| How to complete this task |
Can you reproduce, word for word, the part of the rows that opens with the very first line and closes with the line containing "visa, läsa, posta, osv.", including both of those lines?

::::

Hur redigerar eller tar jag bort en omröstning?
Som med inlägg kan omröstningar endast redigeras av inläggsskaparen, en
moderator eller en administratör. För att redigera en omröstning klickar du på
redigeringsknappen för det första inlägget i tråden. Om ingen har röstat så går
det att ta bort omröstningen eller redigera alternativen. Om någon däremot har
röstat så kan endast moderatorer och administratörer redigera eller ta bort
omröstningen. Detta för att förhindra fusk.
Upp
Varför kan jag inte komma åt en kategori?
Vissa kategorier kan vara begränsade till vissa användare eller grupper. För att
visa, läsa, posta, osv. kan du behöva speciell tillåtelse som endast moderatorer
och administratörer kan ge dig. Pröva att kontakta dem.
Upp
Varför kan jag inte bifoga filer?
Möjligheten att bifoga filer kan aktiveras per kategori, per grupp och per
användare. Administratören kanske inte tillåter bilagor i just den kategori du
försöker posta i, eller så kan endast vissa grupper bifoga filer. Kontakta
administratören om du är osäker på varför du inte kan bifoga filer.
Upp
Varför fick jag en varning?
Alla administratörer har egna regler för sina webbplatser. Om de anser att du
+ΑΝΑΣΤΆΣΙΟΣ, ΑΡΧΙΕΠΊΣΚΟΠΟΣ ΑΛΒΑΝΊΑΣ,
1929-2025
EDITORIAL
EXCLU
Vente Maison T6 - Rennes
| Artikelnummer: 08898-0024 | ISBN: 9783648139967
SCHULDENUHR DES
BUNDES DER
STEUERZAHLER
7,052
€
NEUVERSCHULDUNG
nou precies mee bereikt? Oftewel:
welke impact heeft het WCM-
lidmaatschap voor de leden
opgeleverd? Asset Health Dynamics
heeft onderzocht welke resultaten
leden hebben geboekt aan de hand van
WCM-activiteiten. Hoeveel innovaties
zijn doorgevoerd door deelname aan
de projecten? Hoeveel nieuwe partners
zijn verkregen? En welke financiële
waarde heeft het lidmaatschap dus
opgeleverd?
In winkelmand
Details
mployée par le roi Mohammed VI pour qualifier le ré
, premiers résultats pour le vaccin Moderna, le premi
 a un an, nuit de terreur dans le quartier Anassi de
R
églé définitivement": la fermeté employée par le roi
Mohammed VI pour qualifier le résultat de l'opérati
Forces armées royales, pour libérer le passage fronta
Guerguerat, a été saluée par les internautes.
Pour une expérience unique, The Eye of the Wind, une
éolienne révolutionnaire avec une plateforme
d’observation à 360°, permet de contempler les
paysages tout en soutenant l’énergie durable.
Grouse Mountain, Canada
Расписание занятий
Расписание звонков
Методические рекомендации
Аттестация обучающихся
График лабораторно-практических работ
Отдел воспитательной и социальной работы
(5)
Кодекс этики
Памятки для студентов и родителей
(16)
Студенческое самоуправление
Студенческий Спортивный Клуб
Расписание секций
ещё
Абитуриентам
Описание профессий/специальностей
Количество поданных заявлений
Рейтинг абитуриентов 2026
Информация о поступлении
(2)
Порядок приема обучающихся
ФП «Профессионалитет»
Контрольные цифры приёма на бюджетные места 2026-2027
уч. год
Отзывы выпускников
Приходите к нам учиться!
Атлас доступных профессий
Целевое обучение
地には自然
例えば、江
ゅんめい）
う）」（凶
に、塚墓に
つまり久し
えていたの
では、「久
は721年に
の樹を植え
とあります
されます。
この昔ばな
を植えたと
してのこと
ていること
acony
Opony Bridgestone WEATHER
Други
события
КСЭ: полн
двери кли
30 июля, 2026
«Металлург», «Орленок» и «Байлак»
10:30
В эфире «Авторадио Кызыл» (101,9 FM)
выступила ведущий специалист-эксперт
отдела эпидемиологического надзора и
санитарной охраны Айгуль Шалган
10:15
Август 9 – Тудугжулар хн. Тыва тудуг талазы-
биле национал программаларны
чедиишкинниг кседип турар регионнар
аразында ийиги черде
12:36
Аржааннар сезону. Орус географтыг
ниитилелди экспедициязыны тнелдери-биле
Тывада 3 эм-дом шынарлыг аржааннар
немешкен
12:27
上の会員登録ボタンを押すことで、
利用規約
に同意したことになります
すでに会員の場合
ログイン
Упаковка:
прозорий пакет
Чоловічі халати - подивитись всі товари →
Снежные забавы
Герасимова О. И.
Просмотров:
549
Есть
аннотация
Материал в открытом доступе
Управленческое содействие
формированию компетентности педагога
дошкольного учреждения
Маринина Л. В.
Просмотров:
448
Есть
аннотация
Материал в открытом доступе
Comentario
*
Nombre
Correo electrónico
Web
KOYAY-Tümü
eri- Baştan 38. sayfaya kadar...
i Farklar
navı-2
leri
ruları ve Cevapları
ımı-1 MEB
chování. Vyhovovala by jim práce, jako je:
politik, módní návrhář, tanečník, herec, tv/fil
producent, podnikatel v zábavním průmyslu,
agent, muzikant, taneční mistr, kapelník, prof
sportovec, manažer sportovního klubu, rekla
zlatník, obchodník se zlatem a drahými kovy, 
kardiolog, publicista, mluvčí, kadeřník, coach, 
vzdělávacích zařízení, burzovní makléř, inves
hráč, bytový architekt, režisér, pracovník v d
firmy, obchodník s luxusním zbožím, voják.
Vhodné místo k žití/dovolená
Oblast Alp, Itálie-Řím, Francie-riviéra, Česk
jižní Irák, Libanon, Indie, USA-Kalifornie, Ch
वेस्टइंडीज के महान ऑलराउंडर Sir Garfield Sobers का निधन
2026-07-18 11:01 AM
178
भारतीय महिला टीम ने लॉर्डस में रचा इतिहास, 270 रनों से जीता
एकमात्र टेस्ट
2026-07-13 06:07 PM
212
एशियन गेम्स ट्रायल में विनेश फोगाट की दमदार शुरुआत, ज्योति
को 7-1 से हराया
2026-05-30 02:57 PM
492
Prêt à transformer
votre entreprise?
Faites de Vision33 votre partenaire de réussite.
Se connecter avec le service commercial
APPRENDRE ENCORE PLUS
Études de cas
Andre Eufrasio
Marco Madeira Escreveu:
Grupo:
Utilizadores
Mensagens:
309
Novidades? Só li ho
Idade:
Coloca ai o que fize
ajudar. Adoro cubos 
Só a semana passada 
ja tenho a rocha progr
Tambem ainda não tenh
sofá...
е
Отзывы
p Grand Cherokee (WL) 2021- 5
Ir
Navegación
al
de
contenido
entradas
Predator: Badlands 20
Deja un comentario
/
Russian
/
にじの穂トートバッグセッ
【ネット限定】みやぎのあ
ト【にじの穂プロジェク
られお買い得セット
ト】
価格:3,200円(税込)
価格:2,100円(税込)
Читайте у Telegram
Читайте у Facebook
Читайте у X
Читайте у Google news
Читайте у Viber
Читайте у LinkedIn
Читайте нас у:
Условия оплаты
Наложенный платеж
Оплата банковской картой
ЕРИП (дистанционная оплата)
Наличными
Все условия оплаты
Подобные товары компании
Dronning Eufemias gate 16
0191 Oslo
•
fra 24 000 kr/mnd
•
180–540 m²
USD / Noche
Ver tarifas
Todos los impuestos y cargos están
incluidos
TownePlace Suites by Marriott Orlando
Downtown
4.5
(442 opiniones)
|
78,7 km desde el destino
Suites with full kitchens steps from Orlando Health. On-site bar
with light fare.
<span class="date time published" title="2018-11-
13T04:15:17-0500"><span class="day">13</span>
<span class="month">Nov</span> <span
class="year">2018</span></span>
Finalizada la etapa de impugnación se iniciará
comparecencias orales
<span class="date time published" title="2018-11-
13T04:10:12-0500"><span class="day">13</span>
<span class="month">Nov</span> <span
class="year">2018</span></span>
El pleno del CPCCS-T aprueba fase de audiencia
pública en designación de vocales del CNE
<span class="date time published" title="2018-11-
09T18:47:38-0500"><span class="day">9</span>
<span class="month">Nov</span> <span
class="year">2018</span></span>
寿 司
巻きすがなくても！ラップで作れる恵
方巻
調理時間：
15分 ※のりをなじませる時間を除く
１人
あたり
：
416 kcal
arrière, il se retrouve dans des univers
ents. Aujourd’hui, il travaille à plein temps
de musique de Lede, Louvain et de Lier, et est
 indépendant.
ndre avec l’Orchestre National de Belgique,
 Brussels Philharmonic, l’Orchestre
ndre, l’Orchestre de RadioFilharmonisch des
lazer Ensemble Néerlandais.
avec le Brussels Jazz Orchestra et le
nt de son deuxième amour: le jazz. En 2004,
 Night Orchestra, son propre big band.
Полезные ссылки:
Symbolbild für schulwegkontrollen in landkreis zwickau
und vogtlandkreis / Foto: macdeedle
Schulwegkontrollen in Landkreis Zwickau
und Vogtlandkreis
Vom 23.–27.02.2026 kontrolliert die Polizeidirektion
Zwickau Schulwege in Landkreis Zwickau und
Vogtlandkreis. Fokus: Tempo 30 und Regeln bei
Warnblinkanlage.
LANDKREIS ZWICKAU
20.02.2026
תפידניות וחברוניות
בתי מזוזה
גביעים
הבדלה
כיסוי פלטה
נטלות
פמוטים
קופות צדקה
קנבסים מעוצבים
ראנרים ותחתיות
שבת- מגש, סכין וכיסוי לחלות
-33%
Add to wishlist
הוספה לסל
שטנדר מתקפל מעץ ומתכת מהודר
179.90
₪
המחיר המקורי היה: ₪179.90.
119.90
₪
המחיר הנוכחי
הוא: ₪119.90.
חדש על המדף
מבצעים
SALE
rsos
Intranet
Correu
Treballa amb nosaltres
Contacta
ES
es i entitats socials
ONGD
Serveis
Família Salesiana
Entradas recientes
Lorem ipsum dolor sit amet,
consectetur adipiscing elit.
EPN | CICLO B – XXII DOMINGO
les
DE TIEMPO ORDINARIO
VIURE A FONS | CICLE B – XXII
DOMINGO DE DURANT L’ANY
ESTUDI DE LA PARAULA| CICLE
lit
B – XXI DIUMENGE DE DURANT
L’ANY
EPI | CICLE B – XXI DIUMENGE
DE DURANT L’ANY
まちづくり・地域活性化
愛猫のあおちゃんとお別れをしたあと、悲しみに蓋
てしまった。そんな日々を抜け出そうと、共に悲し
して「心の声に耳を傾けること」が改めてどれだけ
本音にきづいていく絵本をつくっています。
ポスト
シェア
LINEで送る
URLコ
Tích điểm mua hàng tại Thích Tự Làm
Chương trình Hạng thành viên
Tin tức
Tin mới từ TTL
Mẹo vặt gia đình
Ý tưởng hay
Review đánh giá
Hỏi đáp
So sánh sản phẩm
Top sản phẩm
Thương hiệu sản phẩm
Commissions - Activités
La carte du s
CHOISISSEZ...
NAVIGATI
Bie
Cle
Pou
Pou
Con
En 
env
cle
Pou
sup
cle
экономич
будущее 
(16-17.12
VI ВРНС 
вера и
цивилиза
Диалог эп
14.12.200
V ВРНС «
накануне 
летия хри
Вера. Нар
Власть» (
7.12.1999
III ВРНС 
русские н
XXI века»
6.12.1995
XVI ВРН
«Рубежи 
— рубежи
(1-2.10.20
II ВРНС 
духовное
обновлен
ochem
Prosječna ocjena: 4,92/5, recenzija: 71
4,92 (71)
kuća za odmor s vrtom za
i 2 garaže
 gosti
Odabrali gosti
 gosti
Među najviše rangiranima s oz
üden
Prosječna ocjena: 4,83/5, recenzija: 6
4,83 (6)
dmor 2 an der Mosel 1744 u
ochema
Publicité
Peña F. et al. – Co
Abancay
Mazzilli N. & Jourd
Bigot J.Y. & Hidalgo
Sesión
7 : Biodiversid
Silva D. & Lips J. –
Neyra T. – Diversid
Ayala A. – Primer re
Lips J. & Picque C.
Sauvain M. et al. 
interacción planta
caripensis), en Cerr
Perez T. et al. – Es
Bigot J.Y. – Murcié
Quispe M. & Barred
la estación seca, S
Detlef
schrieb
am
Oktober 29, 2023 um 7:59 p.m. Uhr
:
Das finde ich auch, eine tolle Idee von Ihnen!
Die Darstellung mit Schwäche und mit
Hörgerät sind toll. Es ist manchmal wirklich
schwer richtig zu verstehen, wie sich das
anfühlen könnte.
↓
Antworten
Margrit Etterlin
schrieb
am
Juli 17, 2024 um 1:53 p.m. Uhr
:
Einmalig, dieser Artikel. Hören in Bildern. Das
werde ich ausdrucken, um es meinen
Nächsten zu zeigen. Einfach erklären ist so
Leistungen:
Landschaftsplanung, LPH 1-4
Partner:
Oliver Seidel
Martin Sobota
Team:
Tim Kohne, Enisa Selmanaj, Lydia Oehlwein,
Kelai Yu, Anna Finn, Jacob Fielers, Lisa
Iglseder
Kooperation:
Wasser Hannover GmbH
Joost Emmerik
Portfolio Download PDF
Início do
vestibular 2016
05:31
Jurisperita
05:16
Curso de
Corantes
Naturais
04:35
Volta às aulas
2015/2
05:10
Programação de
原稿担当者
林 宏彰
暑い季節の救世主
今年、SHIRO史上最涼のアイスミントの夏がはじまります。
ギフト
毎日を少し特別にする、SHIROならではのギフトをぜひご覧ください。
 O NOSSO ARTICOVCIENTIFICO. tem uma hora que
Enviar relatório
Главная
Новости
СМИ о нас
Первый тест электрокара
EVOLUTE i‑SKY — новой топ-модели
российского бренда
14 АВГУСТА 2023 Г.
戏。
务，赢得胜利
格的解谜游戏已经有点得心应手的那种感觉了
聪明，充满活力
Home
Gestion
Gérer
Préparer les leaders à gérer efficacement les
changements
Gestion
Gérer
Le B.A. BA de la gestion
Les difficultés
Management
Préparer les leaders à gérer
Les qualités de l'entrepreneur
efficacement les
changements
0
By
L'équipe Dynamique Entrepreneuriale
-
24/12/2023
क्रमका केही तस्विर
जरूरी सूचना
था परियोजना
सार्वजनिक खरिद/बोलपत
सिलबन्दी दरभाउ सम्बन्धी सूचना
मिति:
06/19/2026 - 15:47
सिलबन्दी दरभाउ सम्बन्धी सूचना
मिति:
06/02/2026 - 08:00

::::

| Task answer |
Hur redigerar eller tar jag bort en omröstning?
Som med inlägg kan omröstningar endast redigeras av inläggsskaparen, en
moderator eller en administratör. För att redigera en omröstning klickar du på
redigeringsknappen för det första inlägget i tråden. Om ingen har röstat så går
det att ta bort omröstningen eller redigera alternativen. Om någon däremot har
röstat så kan endast moderatorer och administratörer redigera eller ta bort
omröstningen. Detta för att förhindra fusk.
Upp
Varför kan jag inte komma åt en kategori?
Vissa kategorier kan vara begränsade till vissa användare eller grupper. För att
visa, läsa, posta, osv. kan du behöva speciell tillåtelse som endast moderatorer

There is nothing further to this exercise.